Tuesday, September 18, 2012

Pole Practice



First class of intermediate pole. My muscles were still sore from my brilliant decision to take a class called “Tush & Abs”, last night. 

Quick aside: I can’t believe that I’m taking so many classes, lately. I never used to be a “group exercise” kind of girl. Once again, yoga was my gateway drug. 

In any case, I went into this class with tired muscles. “This is going to suck,” I thought. But then I remembered that this wasn’t really me speaking. It was my Wicked Stepmother who had expectations of how I should be, should perform, in class.
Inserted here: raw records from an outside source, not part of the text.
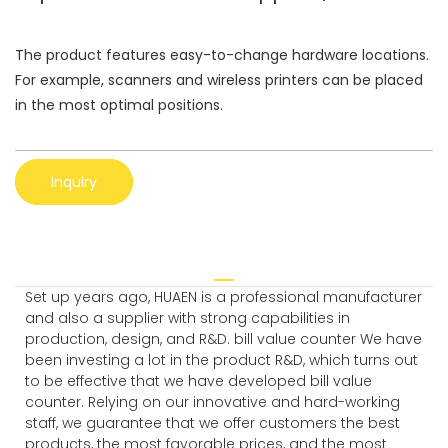
The product features easy-to-change hardware locations.
For example, scanners and wireless printers can be placed
in the most optimal positions.
Inquiry
Set up years ago, HUAEN is a professional manufacturer
and also a supplier with strong capabilities in
production, design, and R&D. bill value counter We have
been investing a lot in the product R&D, which turns out
to be effective that we have developed bill value
counter. Relying on our innovative and hard-working
staff, we guarantee that we offer customers the best
products, the most favorable prices, and the most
Flexing that self-compassion muscle, the Real Me responded “I may be tired, but I’m going to do whatever it is I can do and see what happens.”  Somehow this simple declaration made me feel better. I was leaving the future open for whatever was to happen rather than deciding how it would go.

Class was good. It helped that I had been working on some Intermediate moves while still in Beginner II. Right now, I’m polishing my Butterfly, Extended Butterfly and Superman. It’s amazing how these moves seemed The Great Aspiration at the beginning of the summer yet now that I’m able to do them, they seem pretty routine. It reminds me how tenuous basing your life on achieving goals can be. Achieving them may make you joyous for a week, a day, or an hour, but then there is always something else. You aren’t necessarily happier once you grasp the brass ring.
Even having these moves under my belt isn’t the end of the story. The variations and transitions on each are endless. Today I almost fell over trying to get into the Extended Butterfly sideways. It’s a good thing I can laugh at myself. 

So, while I’m acknowledging my progress, I know that these are just milestones in my journey. To be recognized, celebrated, but not clung to.